Data Structures Deep Dive: Objects, Arrays & Immutability
Abhay Vachhani
Developer
If you've ever spent hours debugging why changing one variable accidentally updated another, you've been bitten by JavaScript's reference system. Understanding how JavaScript handles data in memory is the single most important step in moving from a junior to a senior backend developer. It's not just about syntax; it's about predictability and performance.
1. Reference vs Value Types (The Root of All Bugs)
In JavaScript, data types describe how they are stored in memory. Primitives (String, Number, Boolean, null, undefined) are stored by value. Objects (including Arrays and Functions) are stored by reference.
// Value Type (Safe)
let a = 10;
let b = a;
b = 20;
console.log(a); // 10 - Unchanged
// Reference Type (Dangerous?)
let user1 = { name: "Abhay" };
let user2 = user1; // Copies the REFERENCE, not the object
user2.name = "Updated";
console.log(user1.name); // "Updated" - Surprise!
When you assign an object to a new variable, you aren't creating a copy. You are creating a second remote control pointing to the same TV. Modifying one modifies the "truth" in memory.
2. The Mutability Trap of Built-in Methods
Many built-in Array methods mutate the array in place. This is a common source of bugs in React and state-heavy Node.js apps.
- Mutating:
push,pop,shift,unshift,splice,sort,reverse. - Safe (Returns new array):
map,filter,slice,concat,reduce.
The "New" Way (2023+)
Modern JavaScript (ES2023) introduced non-mutating versions of these classics. Use these to keep your data pure:
const nums = [3, 1, 2]; // Old Way (Mutates nums!) // nums.sort(); // New Way (Returns new array, keeps nums intact) const sorted = nums.toSorted(); const reversed = nums.toReversed(); const spliced = nums.toSpliced(0, 1);
3. Shallow vs Deep Copies & JSON Pitfalls
To safely duplicate data, you need to understand the difference between shallow and deep copies.
Shallow Copy
Methods like Object.assign() or the spread operator ... create shallow copies. They copy the top-level properties but keep references for nested objects.
Deep Copy & JSON Pitfalls
A deep copy recursively clones every level. Historically, developers used JSON.parse(JSON.stringify(obj)). While fast, it is lossy:
Dateobjects become keyless Strings.undefinedandFunctionkeys are completely removed.NaNandInfinitybecomenull.
The Fix: Use structuredClone(obj). It handles Dates, Sets, Maps, and circular references correctly.
4. Immutability: Freeze vs Seal
const only prevents variable reassignment, not object mutation. To truly protect an object, use:
- Object.preventExtensions(obj): No new properties can be added. Existing ones can be deleted or modified.
- Object.seal(obj): Like above, but existing properties cannot be deleted. Values can still be changed.
- Object.freeze(obj): The strictest level. No additions, deletions, or value changes. Note: It is shallow! Nested objects can still be mutated unless you deep freeze recursively.
5. Performance Check: The `delete` Operator
Using the delete keyword (e.g., delete user.name) is syntactically correct but practically disastrous for high-performance code.
V8 (Node's engine) uses "Hidden Classes" to optimize object access. When you delete a property, you change the shape of the object, forcing V8 to de-optimize it and treat it as a slower "dictionary" mode. This can be 15x-100x slower in tight loops.
Better Practice: Set the value to null or undefined instead, or use a Map if you need frequent additions/removals.
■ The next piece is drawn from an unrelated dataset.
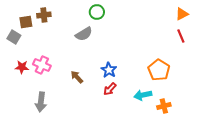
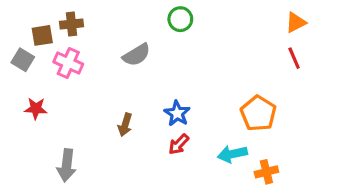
green circle: (97, 12) -> (180, 19), moved
pink cross: (42, 65) -> (68, 63), moved
brown arrow: (77, 77) -> (125, 125), turned -120

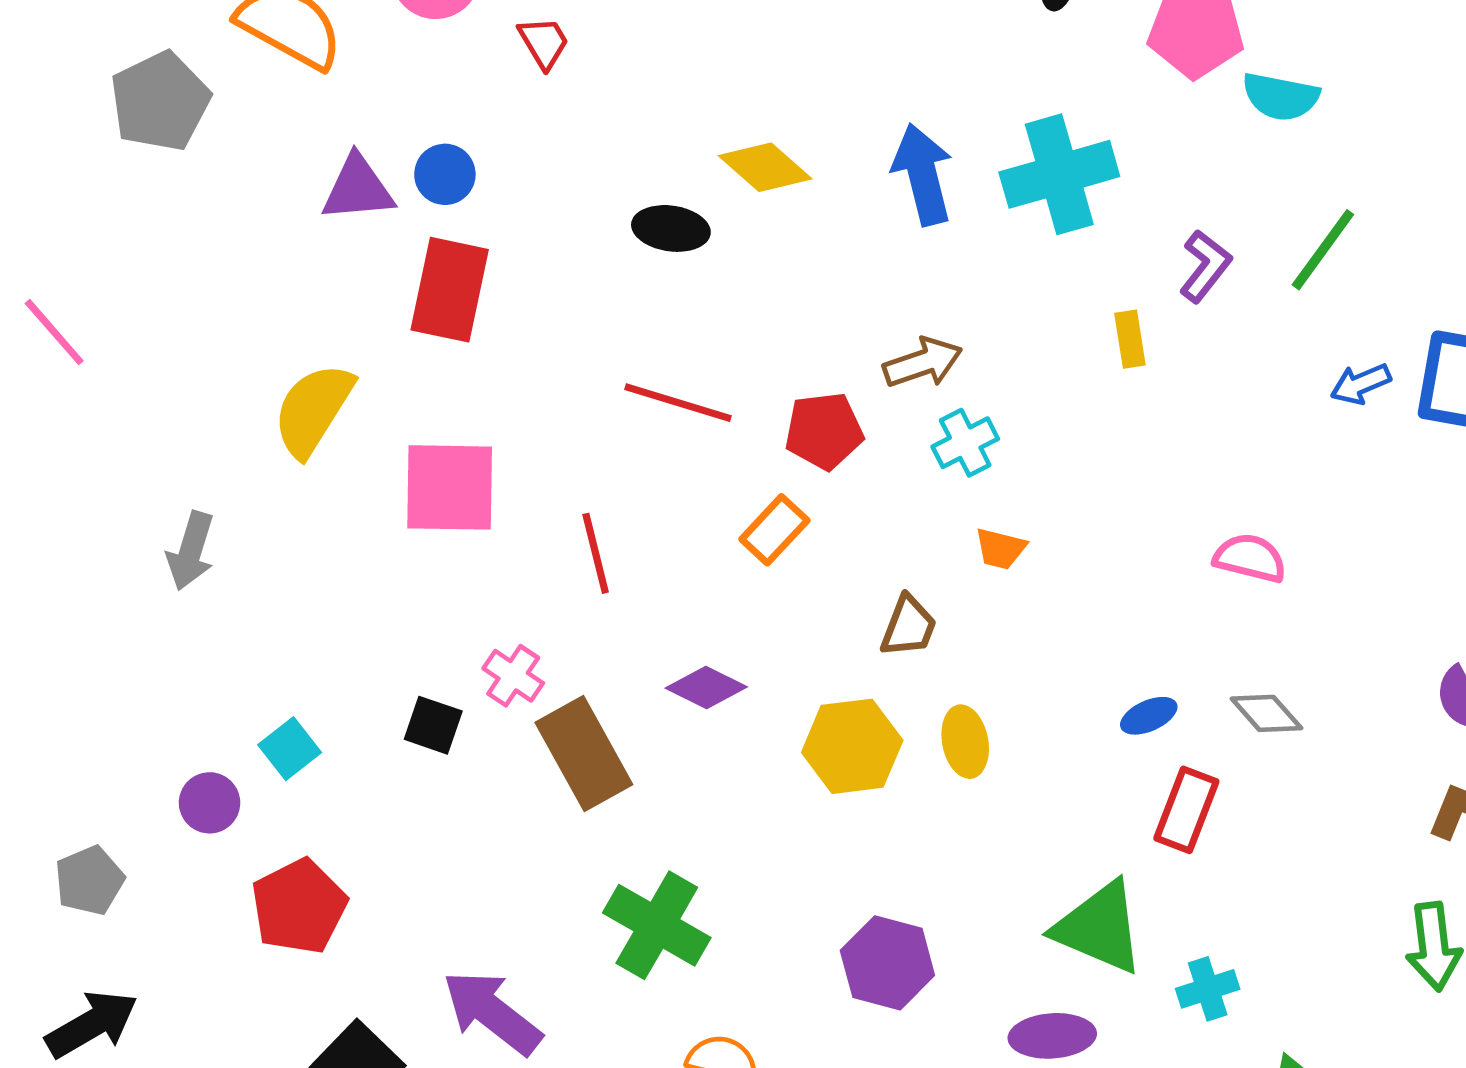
6. Maps and Sets vs Objects and Arrays
For a long time, we abused plain Objects as hashmaps. Modern JavaScript gives us better tools.
Map vs Object
- Keys: Objects only allow Strings/Symbols. Maps allow any type (objects, functions) as keys.
- Order: Maps preserve insertion order. Objects make no guarantees (though typically insertion order for strings).
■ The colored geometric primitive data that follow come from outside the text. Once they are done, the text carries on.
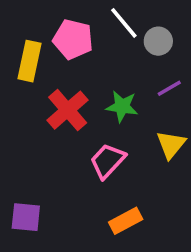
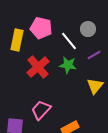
white line: (124, 23) -> (69, 41), moved
pink trapezoid: (107, 161) -> (41, 110), moved

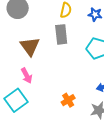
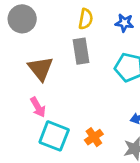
cyan square: (16, 100) -> (54, 136), moved, turned -30

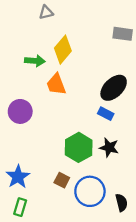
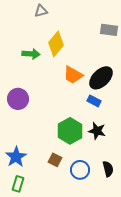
orange trapezoid: (56, 84) -> (73, 75), moved, turned -40
blue circle: (90, 191) -> (80, 170), size x0.7
black semicircle: (121, 203) -> (108, 169), moved

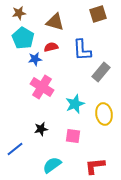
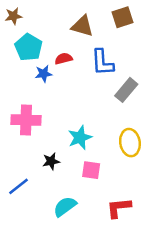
brown star: (19, 13) -> (13, 16), moved
brown triangle: (55, 22) -> (82, 26), moved
pink cross: (42, 87) -> (26, 120), moved, turned -30
cyan star: (75, 104) -> (80, 138), moved

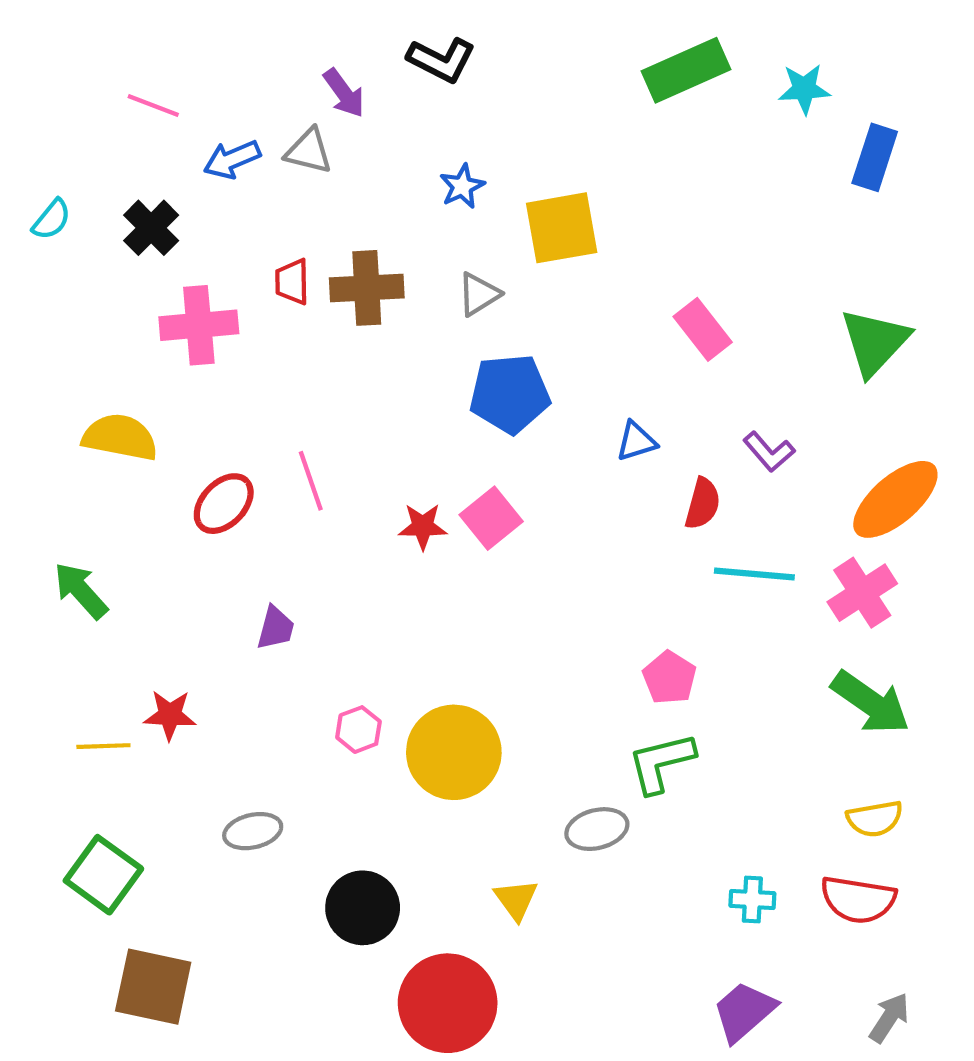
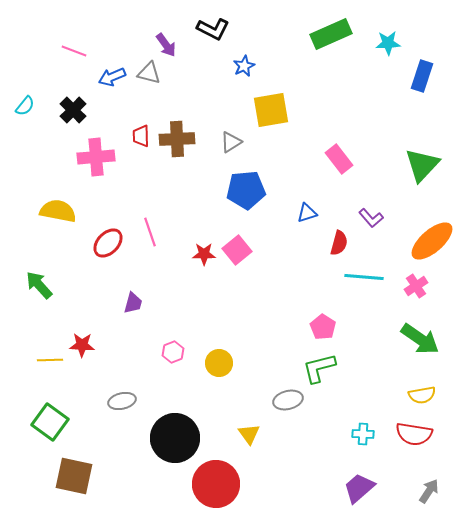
blue star: (462, 186) -> (244, 66), moved
pink cross: (862, 593) -> (416, 286), size x0.7
yellow circle: (454, 752) -> (219, 363), size x0.6
black circle: (363, 908) -> (175, 438), size x1.4

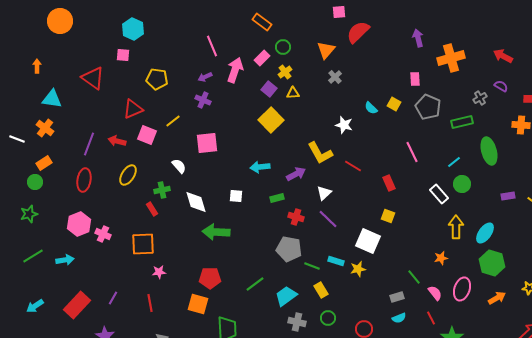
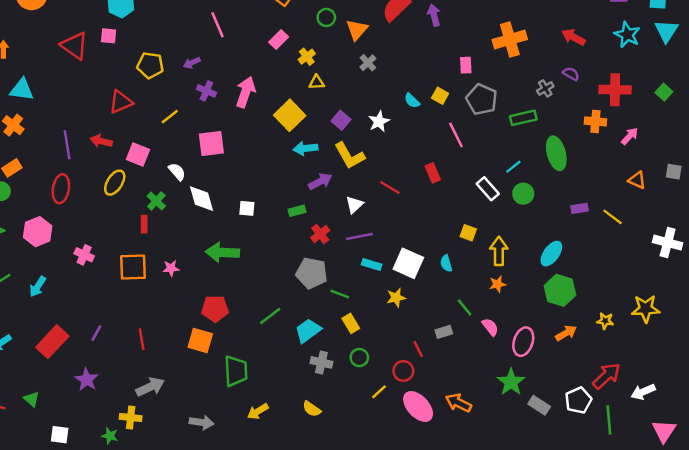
purple arrow: (418, 38) -> (434, 15), moved
green circle: (283, 47) -> (326, 17), moved
pink arrow: (235, 70) -> (246, 92), moved
purple arrow: (205, 77) -> (192, 63), moved
red triangle: (93, 78) -> (74, 46), moved
purple square: (269, 89) -> (341, 120), moved
white star: (344, 125) -> (379, 121), turned 30
pink square: (147, 135) -> (138, 154), moved
purple line: (89, 144) -> (67, 145), turned -30
pink line: (412, 152) -> (456, 135), moved
red line: (353, 166) -> (390, 188), moved
cyan arrow: (260, 167) -> (306, 148), moved
red rectangle: (389, 183) -> (433, 173), moved
green cross: (162, 190) -> (156, 201), turned -35
white rectangle: (439, 194) -> (488, 189), moved
white diamond: (196, 202) -> (202, 199), moved
red rectangle: (152, 209) -> (144, 224), turned 32
yellow square: (388, 216) -> (468, 233), moved
red cross: (296, 217) -> (320, 234), turned 35
purple line: (328, 219) -> (359, 236), turned -55
pink hexagon: (79, 224) -> (38, 232), moved
yellow arrow: (456, 227) -> (499, 251), moved
cyan arrow: (65, 260) -> (38, 287), turned 132
cyan rectangle: (336, 261) -> (372, 265), moved
pink star: (159, 272) -> (171, 268), moved
pink ellipse: (462, 289) -> (523, 342), moved
cyan semicircle: (399, 318) -> (446, 263), moved, turned 96
red line: (431, 318) -> (418, 349), moved

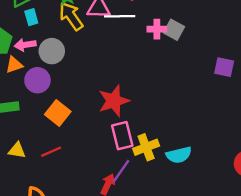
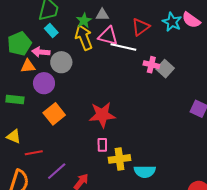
cyan rectangle: (31, 17) -> (51, 31), turned -40
pink rectangle: (122, 136) -> (102, 145), size x0.6
red line: (51, 152) -> (34, 153), moved
purple line: (121, 171) -> (57, 171), moved

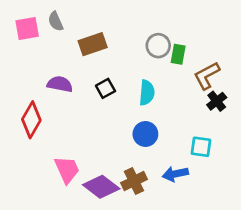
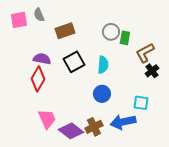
black square: (105, 88) -> (74, 62), size x1.5
red diamond: (31, 120) -> (38, 79), moved
blue arrow: (175, 174) -> (123, 122), size x1.4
- Performance: Maps are optimized for frequent additions and removals (see the `delete` point above).
Set vs Array
A Set is a collection of unique values. It's the fastest way to deduplicate an array.
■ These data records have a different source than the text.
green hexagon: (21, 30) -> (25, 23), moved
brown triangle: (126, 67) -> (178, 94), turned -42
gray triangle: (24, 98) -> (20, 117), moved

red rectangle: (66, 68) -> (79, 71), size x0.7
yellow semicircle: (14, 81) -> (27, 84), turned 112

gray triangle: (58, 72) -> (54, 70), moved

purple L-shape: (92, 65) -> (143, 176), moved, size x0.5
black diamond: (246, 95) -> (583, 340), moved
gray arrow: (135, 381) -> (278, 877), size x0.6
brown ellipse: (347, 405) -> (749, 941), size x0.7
const unique = [...new Set([1, 2, 2, 3])]; // [1, 2, 3]
Conclusion
Your data is the foundation of your application. By understanding how references work, avoiding mutations with modern methods like toSorted, using structuredClone, and respecting the hidden costs of operations like delete, you write code that is safer and significantly more performant.
FAQs
Why should I avoid JSON.stringify for deep copies?
It loses data types. Dates become strings, and undefined/functions are stripped entirely. Use `structuredClone` instead.
Is delete really that slow?
Yes, because it breaks V8 optimization (hidden classes). For simple apps, it doesn't matter, but for high-performance backend processing, it adds up.
What is the difference between freeze and seal?
`freeze` makes an object completely read-only. `seal` prevents adding/removing keys but allows changing the values of existing keys.